FRAGMENT TEKSTU:
_ _ _ _ _ _ _

Jest nas troje, plus pies oczywiście. Zbudowaliśmy zgraną drużynę, która dąży do homeostazy. Niczym puzzle tworzymy jedną całość, choć nie zapominamy przy tym o niezależności każdego z elementów. W komplecie jesteśmy kompletni. I choć celem jest dla nas, szeroko rozumiana, równowaga, nie łudzimy się, że jest ona czymś danym raz na zawsze. Żyjemy w systemie, w którym każdego dnia zachodzą dynamiczne zmiany. Raz ciągnie nas ku górze, raz ku dołowi. Mając świadomość tych prawidłowości, nie dajemy się zwieść zewnętrznym ocenom. Bo on teraz za dużo pracuje, bo ona postawiła wszystko na rodzinę, bo ono jest takie małe i okręciło sobie rodziców wokół palca. Równowaga, równowaga, równowaga.
Kiedy w rodzinie pojawia się dziecko, wszystko się zmienia. Frazes, oczywistość, a jednak potrafi zaskoczyć. Wszystko się zmienia. Wszystko. Relacja kobiety z mężczyzną się zmienia. Układy rodzinne się zmieniają. Sytuacja finansowa. Priorytety. Wszystko. Te zmiany są, mniejsze lub większe, ale są. Pozytywne, trudne, ale są. Jedną z nich niewątpliwie jest rozkład energii. Coś musi zejść na dalszy plan, żeby coś mogło wejść na pierwszy. Nie musi znikać, wręcz nie powinno, ale chwilowo ustąpić miejsca. W psychologicznej teorii funkcjonowania rodziny wg Duvall, pojawienie się pierwszego dziecka traktowane jest jako jeden z momentów przełomowych. Wiąże się z tym przyjęcie roli opiekunów i poszerzenie swojego znaczenia w rodzinie – mąż (partner) staje się ojcem, żona (partnerka) matką. W tej fazie dochodzi do pewnych renegocjacji dotychczasowego sposobu funkcjonowania rodziny (Namysłowska, 2000). W pierwszych miesiącach, a często nawet latach życia, dziecko stanowi centrum. Nie jest „pępkiem świata”, ale centrum wokół, którego podejmowane są decyzje. To jego obecność często wyznacza rytm dnia, kierunek rodzinnych wakacji, zaangażowanie w pracę zawodową. I nie chodzi tu o jakiś rodzaj rezygnacji, ale o świadome podejmowanie takich wyborów, w którym nie ma już tylko „ja i Ty”, ale „my, jako rodzina”. W tych decyzjach zawsze jest dążenie do równowagi, nawet jeśli tego nie dostrzegamy.

_ _ _ _ _ _ _

SEKCJA DANYCH:
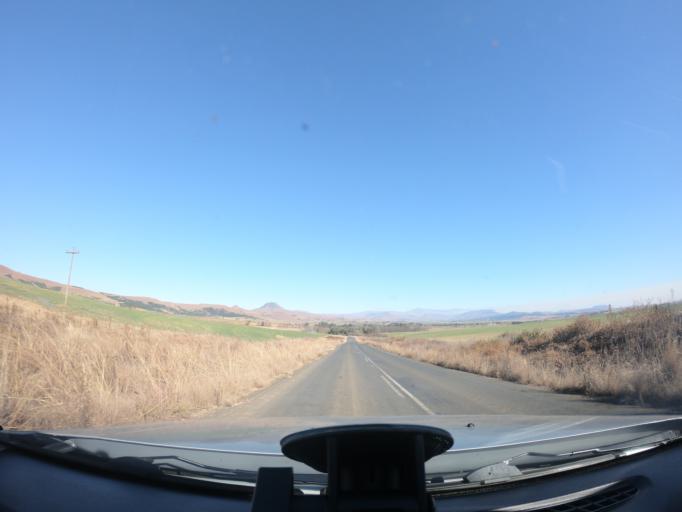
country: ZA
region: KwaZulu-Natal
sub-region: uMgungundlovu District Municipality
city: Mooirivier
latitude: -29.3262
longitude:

_ _ _ _ _ _ _

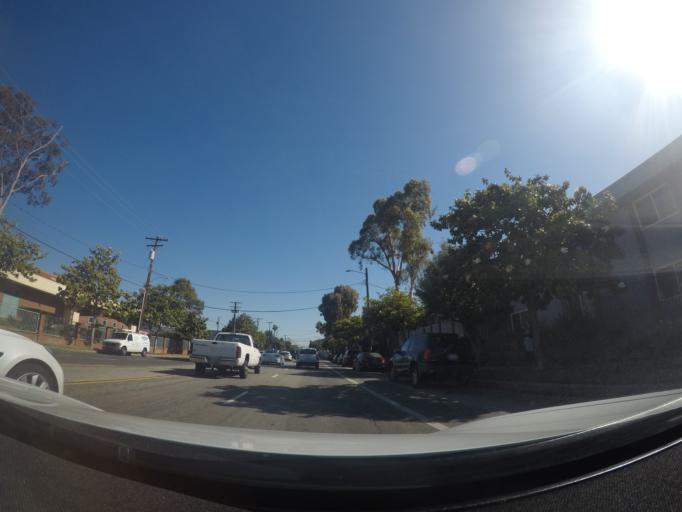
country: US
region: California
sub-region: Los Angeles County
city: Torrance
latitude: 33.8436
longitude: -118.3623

_ _ _ _ _ _ _

POLECENIA:
1. W czyjej teorii funkcjonowania rodziny, wspomnianej w tekście o równowadze w rodzinie, pojawienie się pierwszego dziecka uznaje się za jeden z momentów przełomowych?
2. Powtórz z tekstu o równowadze w rodzinie odcinek od słów „Jest nas troje, plus” aż do słów „Równowaga, równowaga, równowaga.”.
3. Podejmij tekst o równowadze w rodzinie od miejsca, w którym się urywa, i napisz jego dalszy ciąg.
Wpisy nie mają tu żadnego znaczenia.

ZESTAW ODPOWIEDZI:
1. W teorii Duvall.

2.
Jest nas troje, plus pies oczywiście. Zbudowaliśmy zgraną drużynę, która dąży do homeostazy. Niczym puzzle tworzymy jedną całość, choć nie zapominamy przy tym o niezależności każdego z elementów. W komplecie jesteśmy kompletni. I choć celem jest dla nas, szeroko rozumiana, równowaga, nie łudzimy się, że jest ona czymś danym raz na zawsze. Żyjemy w systemie, w którym każdego dnia zachodzą dynamiczne zmiany. Raz ciągnie nas ku górze, raz ku dołowi. Mając świadomość tych prawidłowości, nie dajemy się zwieść zewnętrznym ocenom. Bo on teraz za dużo pracuje, bo ona postawiła wszystko na rodzinę, bo ono jest takie małe i okręciło sobie rodziców wokół palca. Równowaga, równowaga, równowaga.

3.
Jeden z filarów rodzicielstwa bliskości mówi o wyznaczaniu granic i równowadze (niezwykle ważne nie tylko w tej idei!). Niekiedy jednak obszar ten pomijają zarówno zwolennicy jak i krytycy. Ci drudzy w swoich „antyerbowskich” opisach przedstawiają nas, rodziców RB, jako umęczonych, zaniedbanych, żyjących w wiecznej ascezie i celibacie. Nasze dzieci są dla nich małymi tyranami, wymuszaczami, uwieszonymi na rękach i skutecznie blokującymi wzajemny dostęp w łóżku. Obraz ten, jakże mylący, jest również naprawdę krzywdzący. Bo o ile po pewnym czasie, krytyka przestaje poruszać, o tyle na początku naprawdę trudno jest poradzić sobie z negatywnym odbiorem. Sama miałam momenty, w których myślałam sobie, że może wybrałam złą drogę, że może inne rozwiązania są łatwiejsze. Zawsze w takich chwilach wracało do mnie wspomnienie pewnych wydarzeń. Miałam wtedy 10 lat i złamany obojczyk. Leżałam w szpitalu i zwijałam się z bólu brzucha, choć trafiłam tam właśnie z powodu kontuzji. Lekarze upierali się, że nic mi nie jest, że wymyślam i dramatyzuję. Pamiętam mamę stojącą nad łóżkiem i jej słowa „Moje dziecko nie dramatyzuje, moje dziecko źle się czuje i ja jej ufam”. Kilka godzin później, po badaniu lekarskim, okazało się, że powód był konkretny, a ja „nie wymyślałam”. Ten obrazek to dla mnie esencja zaufania i zrozumienia. W kryzysach wracam do tego i powtarzam sobie, że to jest kierunek, którym chcę podążać. Rozumieć, ufać, współodczuwać.
Kiedy myślę o równowadze w rodzicielstwie, nie tylko tym bliskościowym, widzę kilka obszarów. Równowaga wobec siebie, równowaga wobec dziecka, równowaga w parze. Wszystkie one budują równoważną konstrukcję rodzinną. Zachwianie jednej, wprawia w ruch pozostałe.
Równowaga wobec siebie
To chyba nie brzmi dobrze stylistycznie, ale właśnie tak chciałam to nazwać. Wobec. Niczym alchemiczny pisarz powiem teraz, że warto być dla siebie dobrym. Szczególnie, kiedy jest się rodzicem.
W samolocie, kiedy stewardzi wyjaśniają procedury awaryjne, zawsze mówią rodzicom, żeby najpierw założyli maski tlenowe sobie, a potem pomogli swoim dzieciom. Jeśli mama nie dostaje dość tlenu, nie może pomóc dziecku. Podobnie, jeśli sama nie masz emocjonalnych zapasów, nie możesz być tak kojąca i wspierająca dla swojego dziecka, jak mogłabyś być po ich uzupełnieniu.
William i Martha Sears „Księga Rodzicielstwa Bliskości”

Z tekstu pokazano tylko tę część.